European researchers have developed a cost-effective method for manufacturing flexible displays in much the same way that newspapers are printed. Their work promises to revolutionise packaging, advertising and even clothing.
Ultra-thin and energy efficient displays that use organic compounds to emit light have been stirring up excitement in the consumer electronics industry for several years. Organic Light Emitting Diodes (OLEDs) are already being used commercially in some high-end flat-screen televisions, offering superior image quality, wider viewing angles and lighter power consumption than the current generation of Liquid Cristal Display (LCD) and plasma flat-panel TVs. But OLEDs’ unique properties mean the displays using them can be put to a far wider range of uses, from electronic paper to adaptive clothing – so long as production costs can be brought down.
“Lowering production costs is extremely important if OLED devices are to become more widespread, and particularly if they are not just going to be restricted to high-end applications,” explains Arto Maaninen, technical manager of the printed electronics department of the VTT Technical Research Centre in Finland.
Maaninen led the team of researchers behind the EU-funded ROLLED project, which developed a technique for manufacturing OLED devices at considerably lower cost than current methods.
Whereas the OLEDs now making their way into TV sets and some mobile devices are manufactured in a glass substrate, the ROLLED researchers print their OLEDs onto flexible protective films, a procedure known as roll-to-roll processing that allows thousands of devices to be rapidly and cost-effectively produced in a single “print run.”
As part of their work, the researchers developed printable nano-particle indium tin oxide (ITO) coatings to form the anode, and they developed a new low-work function metal cathode, with the light-emitting organic layer sandwiched in between.
As an electric current passes from the anode to the cathode layer, the organic compound emits light that, depending on the application, can create a high-contrast TV image or a simple coloured sign.

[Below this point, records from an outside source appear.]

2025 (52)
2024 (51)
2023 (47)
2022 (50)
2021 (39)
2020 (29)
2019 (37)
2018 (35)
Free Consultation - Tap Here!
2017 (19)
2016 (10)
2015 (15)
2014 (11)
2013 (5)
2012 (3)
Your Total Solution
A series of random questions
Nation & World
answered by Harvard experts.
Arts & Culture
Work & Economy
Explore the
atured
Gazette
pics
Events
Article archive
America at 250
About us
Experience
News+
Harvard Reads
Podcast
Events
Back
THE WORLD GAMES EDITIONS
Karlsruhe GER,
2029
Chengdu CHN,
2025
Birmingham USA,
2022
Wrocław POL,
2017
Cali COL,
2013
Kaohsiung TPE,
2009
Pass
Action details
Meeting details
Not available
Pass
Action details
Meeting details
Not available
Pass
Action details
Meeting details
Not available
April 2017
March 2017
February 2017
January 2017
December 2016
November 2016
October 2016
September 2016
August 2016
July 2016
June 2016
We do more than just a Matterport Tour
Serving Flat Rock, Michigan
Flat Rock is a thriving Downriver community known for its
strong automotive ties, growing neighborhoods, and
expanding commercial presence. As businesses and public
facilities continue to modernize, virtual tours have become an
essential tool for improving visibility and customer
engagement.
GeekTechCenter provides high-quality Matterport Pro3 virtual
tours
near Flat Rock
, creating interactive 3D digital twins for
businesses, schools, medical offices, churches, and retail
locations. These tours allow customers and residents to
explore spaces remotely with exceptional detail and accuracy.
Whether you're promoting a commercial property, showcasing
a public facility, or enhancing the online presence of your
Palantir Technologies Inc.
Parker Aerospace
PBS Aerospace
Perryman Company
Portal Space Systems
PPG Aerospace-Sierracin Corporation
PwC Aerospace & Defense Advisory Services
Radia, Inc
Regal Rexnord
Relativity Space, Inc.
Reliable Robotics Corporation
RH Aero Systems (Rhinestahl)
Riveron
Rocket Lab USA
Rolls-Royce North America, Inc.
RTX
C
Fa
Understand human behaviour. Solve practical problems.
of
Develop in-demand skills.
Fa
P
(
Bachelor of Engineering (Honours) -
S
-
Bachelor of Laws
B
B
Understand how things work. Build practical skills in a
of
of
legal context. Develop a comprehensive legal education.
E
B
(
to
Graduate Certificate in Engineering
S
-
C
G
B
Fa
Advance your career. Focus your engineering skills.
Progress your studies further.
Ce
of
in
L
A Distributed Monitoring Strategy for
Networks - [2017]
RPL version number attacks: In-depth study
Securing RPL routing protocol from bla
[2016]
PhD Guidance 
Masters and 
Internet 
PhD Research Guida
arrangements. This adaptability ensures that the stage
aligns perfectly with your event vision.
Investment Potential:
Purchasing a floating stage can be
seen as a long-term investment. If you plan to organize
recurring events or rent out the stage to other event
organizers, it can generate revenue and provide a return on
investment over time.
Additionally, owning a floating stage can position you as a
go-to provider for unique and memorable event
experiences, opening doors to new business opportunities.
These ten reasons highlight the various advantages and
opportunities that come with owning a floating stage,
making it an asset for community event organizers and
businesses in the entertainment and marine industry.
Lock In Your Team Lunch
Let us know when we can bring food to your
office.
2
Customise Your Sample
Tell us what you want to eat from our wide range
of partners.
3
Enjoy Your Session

Each OLED sheet is just a fifth of a millimetre thick – equivalent to three or four sheets of paper.
“The biggest cost saving is on equipment. The equipment needed to print OLED displays is widely available, so the initial manufacturing costs are lower compared to other techniques. The material costs are about the same, but you can produce many more units in a much shorter period of time,” Maaninen says. “This brings down overall production costs three to five fold.”
Organic light everywhere
That opens the door to OLEDs finding their way into all manner of everyday items. The biggest of several markets for cheap, flexible OLED displays may be in product packaging. Sheets of them could, for example, be used to create more visible logos and more attractive promotional wrappings to differentiate products on supermarket shelves, or they could be used as part of “smart packaging” to improve product quality and safety.
“One demonstrator we developed consists of a two-colour OLED display: one showing a green tick, the other a red cross. It could be used on packaging to let consumers know if a product has been opened or tampered with,” the ROLLED coordinator says.
The tiny amount of energy OLED devices need to operate mean they could be powered by a small watch battery, solar cells or even radio waves. “It might be possible for a store to use its shelves as an RFID antenna that would power the OLEDs in the product packaging,” Maaninen says.
The project team developed on that concept – an extension of Near Field Communication (NFC) – in another demonstrator that consisted of a simple business card showing the EU flag. A single-coloured OLED lit up the stars of the flag if a mobile phone with an RFID transmitter was placed near it.
Using flexible OLED displays in smart product packaging or even to replace paper billboard advertisements still remains some way off, however, as too does the vision of clothing embedded with OLEDs to display different messages, pictures or colours.
“Our flexible OLED devices could be used in clothes – the biggest barrier would be making them robust enough to survive being worn and put through a washing machine,” Maaninen says.
Having developed the technical ability to produce flexible OLEDs roll to roll, the ROLLED project partners are now working to meet the needs and requirements of potential end applications. Their aim is to carry out the first market trials within the next two years.
ROLLED received funding under the ICT strand of the EU’s Sixth Framework Programme for research.